BARCELONA — Rootkit programs are increasingly mimicking anti virus programs: adopting self protection features and even application whitelists to maintain control over the systems they control, according to a presentation at the annual Virus Bulletin Conference.
Rachit Mathur, a research scientist at McAfee, told an audience of anti virus researchers here that self protection features have become common in many leading families of rootkits, such as the TDSS and TDL4 rootkit. Application white lists that allow only applications approved by the rootkit authors to run are used to disable hostile programs, while built-in monitoring features to shut down anti malware programs and prevent critical malware components from being disabled have also been observed in newer generation rootkits.

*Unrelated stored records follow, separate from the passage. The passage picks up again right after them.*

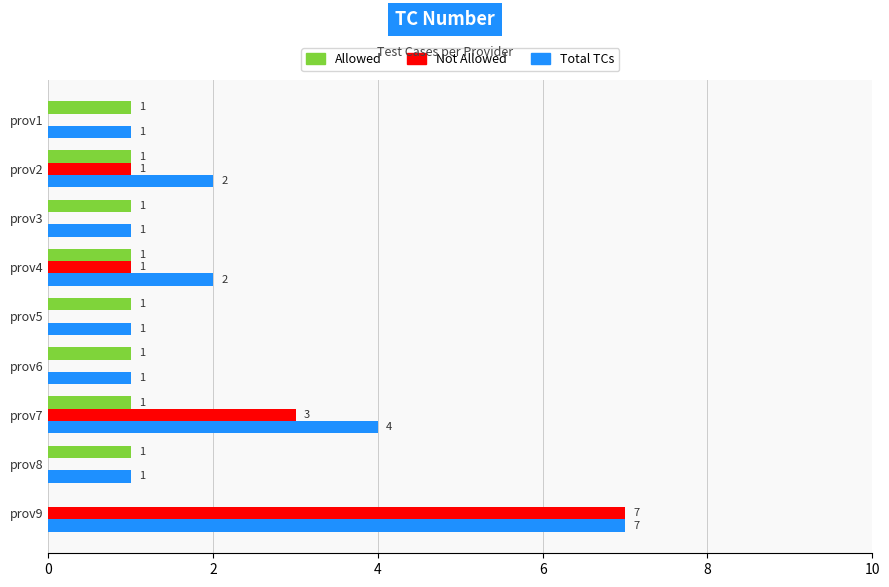

True or false: Not Allowed has a value of 7 at prov9.

True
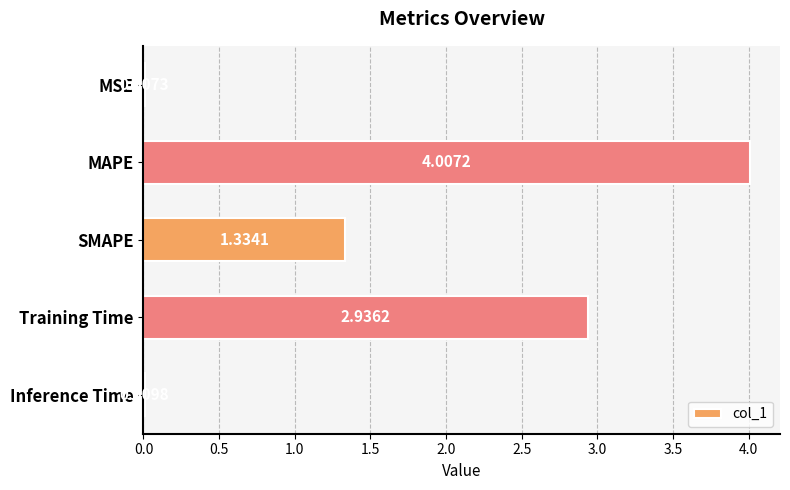

Count the number of data series in this chart.

1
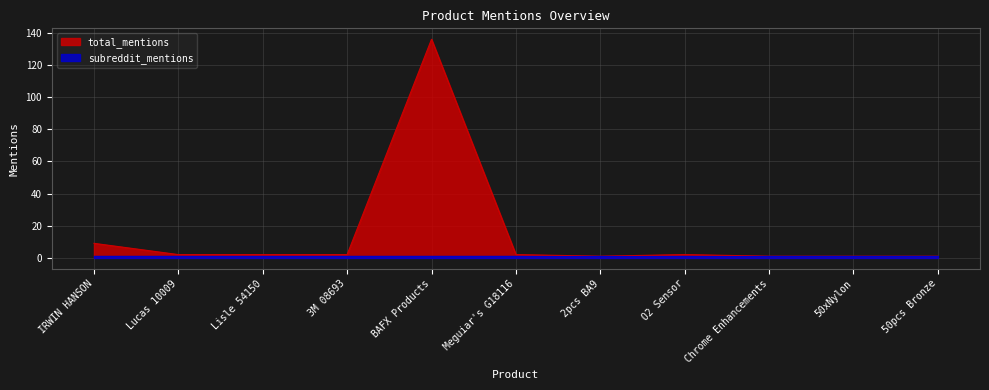

What is the value of the 10th point from the left?

1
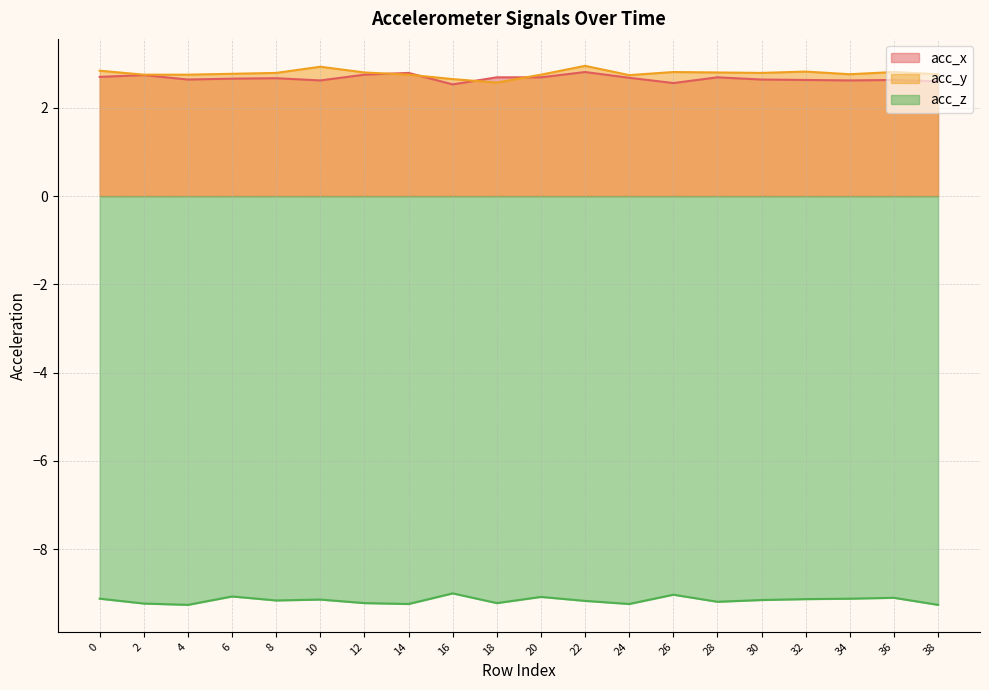

What is the maximum value for acc_x?

2.8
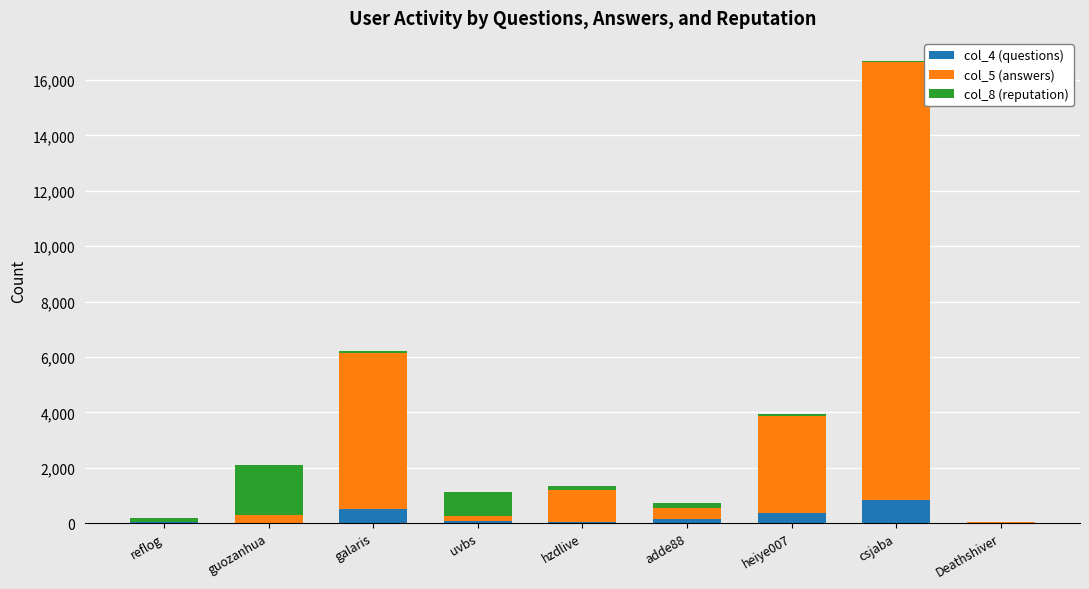

At which category is the sum across all series the highest?

csjaba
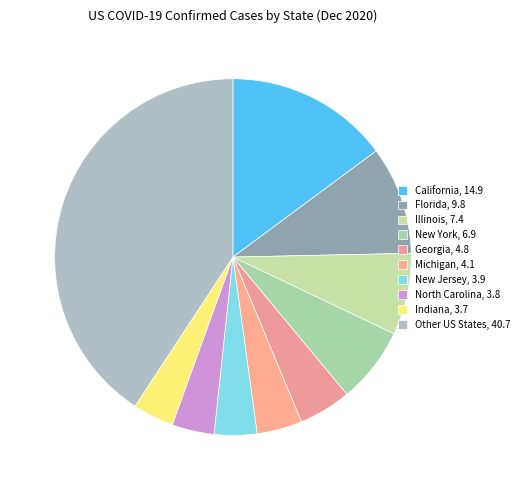

Count the number of slices in the pie.

10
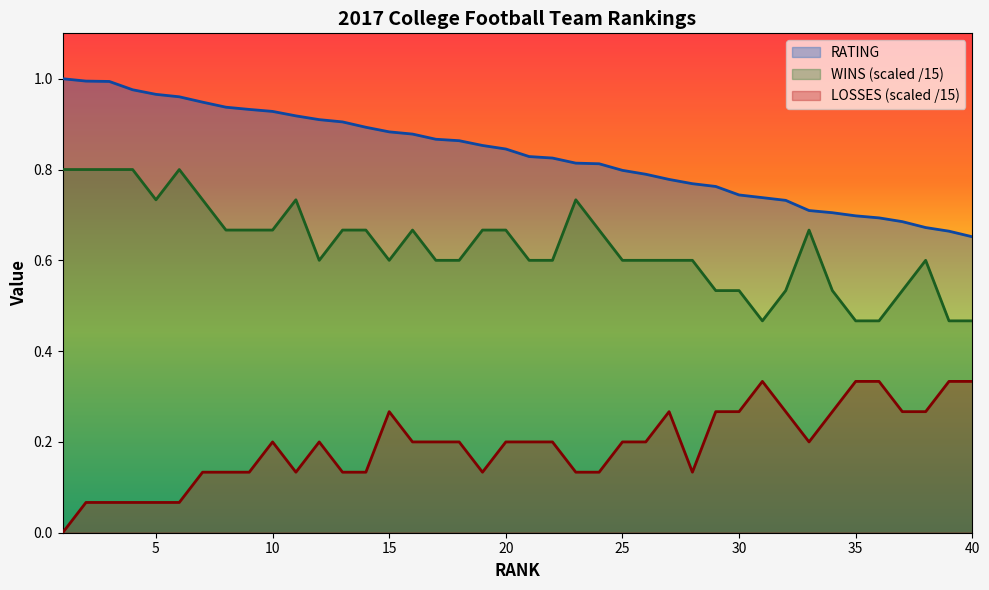

What is the value of the RATING point at the 30th from the left?

0.7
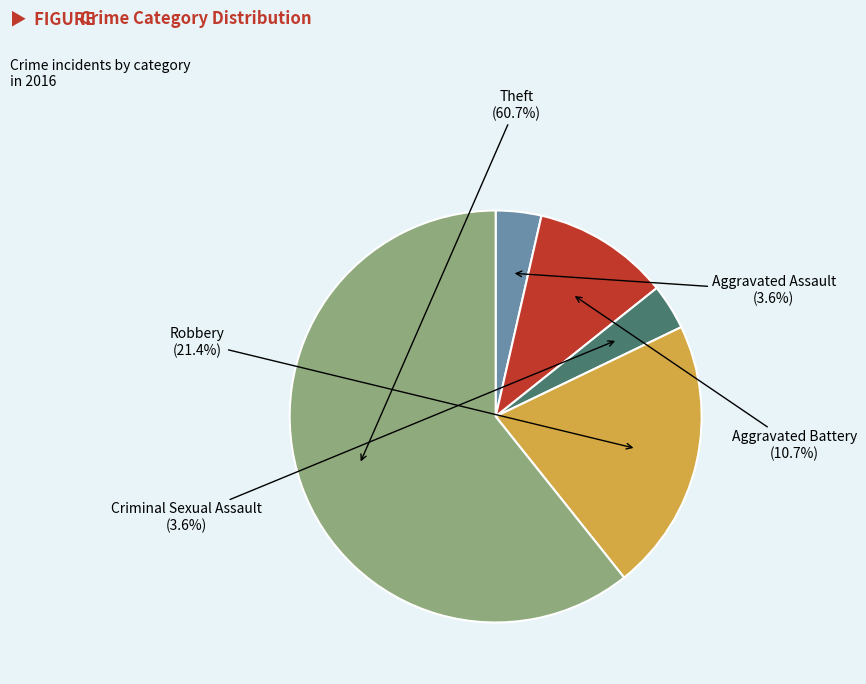

To the nearest percent, what percentage of the pie is Criminal Sexual Assault?

4%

Mathur said McAfee researchers are increasingly finding evidence of attempts to kill anti virus and anti rootkit drivers using attacks at the kernel level of an infected system. While malware attempts to shut down anti virus programs within the user mode environment have been well documented, kernel mode attacks to snuff out AV programs are a newer development, and much harder to thwart, Mathur said.
Self protection features are just a few of the techniques malware authors are using to make their software harder to detect and, once detected, impossible to remove. Mathur said that techniques like file forging – in which rootkit authors hide malicious code within existing, legitimate system files have become common in malware families like TDSS and BlackEnergy. File forging can make it difficult for rootkit detection programs to spot the malicious code. Malware authors are also experimenting with memory forging – directly altering the infected system’s kernel memory to throw off scanners.
Easy access to the Windows kernel is one reason for the continued effectiveness of evasion techniques, said Mathur, who co-authored the paper with fellow McAfee researcher Aditya Kapoor. “Once the rootkits enter the kernel they seem invincible and they can easily circumvent any and every protection that is in place,” the authors wrote.
In contrast, most malware detection is still reactive – relying on a known malware “signature” or behaviors to betray the malware after it has already infected a system. The authors call for proactive detection tools that can catch the rootkit or provide a trusted view of the infected system that would reveal the presence of a rootkit, Trojan horse or other malicious program.
Rootkit programs are general purpose toolkits that give remote attackers total control over a host system. They have shown rapid evolution since they first appeared in the late 1990s and early Millenial period, Mathur said. In recent years, rootkits like TDSS have developed new features to help them spread between infected systems on a network and, then, evade detection.